■ DESCRIPTION OF THE TASK
Copy the part of the text on cold and appetite from "A disadvantage of" to "cold-induced increase in appetite." word for word.

[[ TEXT open ]]

Mammals consume more calories to maintain normal body temperature when exposed to cold. This increase in cold-activated energy consumption also triggers an increase in appetite. Even though the internal mechanism that controls this aspect has been unknown to specialists until now, neuroscientists from the Scripps Research Institute have identified the brain circuits that cause mammals to eat more when exposed to cold temperatures.
In the new study, published in the journal Nature, the researchers identified a group of neurons in mice that functions as a “switch” for this behavior related to cold and food.
The discovery could lead to the development of therapies for metabolic health and weight loss.
“This is a fundamental adaptation mechanism in mammals, and future treatments could increase the metabolic benefits of cold exposure or other forms of fat burning,” says the study’s lead author, Li Ye, associate professor and chair of the department. of chemistry and chemical biology at The Scripps Research Institute (TSRI), in California, United States.
Since cold exposure leads to burning more calories to maintain normal temperature, immersion in cold water and other forms of “cold therapy” have been explored as methods for weight loss and improving metabolic health, reports news.ro.
A disadvantage of cold therapies is that humans’ evolved responses to cold are not designed to cause weight loss (an effect that could have been fatal during frequent periods of food scarcity in the premodern era).
Cold, like diet and exercise, increases appetite to counteract any weight loss effect.
In the study, the team aimed to identify the brain circuits that mediate this cold-induced increase in appetite.
One of their first observations was that, with the onset of cold temperatures, mice increase their foraging activity after 6 hours of not consuming any food, suggesting that this behavioral change is not simply a direct result of exposure to cold.
Using “whole brain clearing” techniques, the researchers compared the activity of neurons in the brain during the cold with that during a normal temperature.

[[ TEXT closed ]]
[[ EXTRACTED INFORMATION open ]]

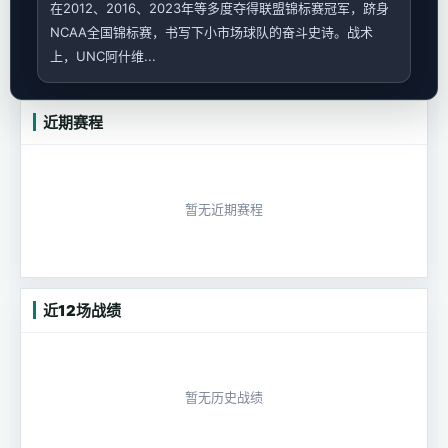
在2012、2016、2023年等多度夺得联盟锦标赛冠军，跻身
NCAA全国锦标赛，书写下小市场球队的奋斗史诗。战术
上，UNC阿什维...
近期赛程
暂无近期赛程
近12场战绩
暂无历史战绩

[[ EXTRACTED INFORMATION closed ]]

■ ANSWER
A disadvantage of cold therapies is that humans’ evolved responses to cold are not designed to cause weight loss (an effect that could have been fatal during frequent periods of food scarcity in the premodern era).
Cold, like diet and exercise, increases appetite to counteract any weight loss effect.
In the study, the team aimed to identify the brain circuits that mediate this cold-induced increase in appetite.